China to begin pilot run of Digital Currency Electronic Payment
China will begin a pilot run of its Digital Currency Electronic Payment project in Guangdong-Hong Kong-Macao Greater Bay Area, Beijing-Tianjin-Hebei region, and Yangtze River Delta region, the country's Ministry of Commerce announced Friday.
The central bank formulates policies to guarantee the pilot run, and the central bank-backed digital currency is currently under trial in four cities: Xiongan New Area in north China's Hebei Province, Shenzhen in south China's Guangdong Province, Suzhou in east China's Jiangsu Province and Chengdu in southwest China's Sichuan Province. It will also be tested in some scenarios during the 2022 Winter Olympics Games in Beijing, and be expanded to other regions as appropriate, according to the ministry's notice.

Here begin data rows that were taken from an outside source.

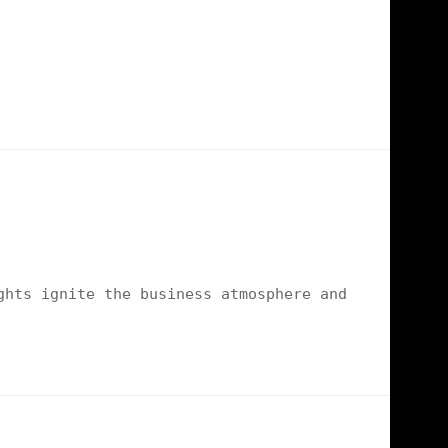
ghts ignite the business atmosphere and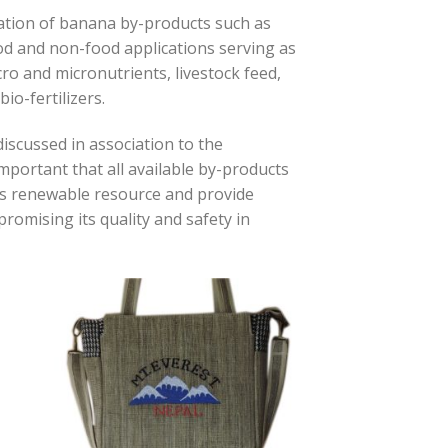
zation of banana by-products such as
ood and non-food applications serving as
cro and micronutrients, livestock feed,
io-fertilizers.
iscussed in association to the
s important that all available by-products
his renewable resource and provide
romising its quality and safety in
 to
Add to
list
wishlist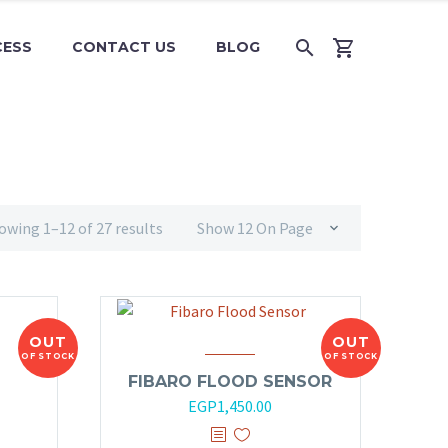
CESS
CONTACT US
BLOG
owing 1–12 of 27 results
Show 12 On Page
OUT
OUT
OF STOCK
OF STOCK
FIBARO FLOOD SENSOR
EGP
1,450.00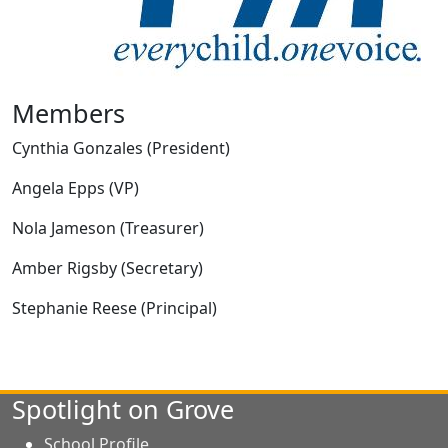
Members
Cynthia Gonzales (President)
Angela Epps (VP)
Nola Jameson (Treasurer)
Amber Rigsby (Secretary)
Stephanie Reese (Principal)
Spotlight on Grove
School Profile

The country has become the first major economy to carry out a real-world test of an official digital currency after six years of exploring the idea. In a survey by Bank for International Settlements in 2019, over 80 percent of central banks were engaged in sovereign digital currency projects. China has begun to pilot the digital renminbi, while the U.S. and European Central Bank are still exploring the development of digital currencies.
"The roll out of central bank digital currency is conducive to efficiently satisfying people's demands for legal tender under the digital economy, to improving the convenience, security and anti-counterfeiting level of retail payment, as well as accelerating development of the country's digital economy," Yi Gang, governor of the People's Bank of China, said in a statement published in late May on the central bank's website.
China's four major state-run commercial banks are also reported to have started large-scale internal testing of a digital wallet app, moving a step closer to the official launch of the world's first sovereign digital currency.
Bank of China, China Construction Bank, Industrial and Commercial Bank of China, and Agricultural Bank of China are piloting the digital renminbi with the central bank in major cities, including Shenzhen.
Users in the trial can use the digital wallet to top up accounts, withdraw money, make payments, and transfer money after registering with their mobile phone number. The banks are also testing a scenario where users can transfer money without internet.
The move is in line with a key task set by the central bank, as it said last week that it would "actively and steadily promote the research and development of the state digital currency" during the second half of this year.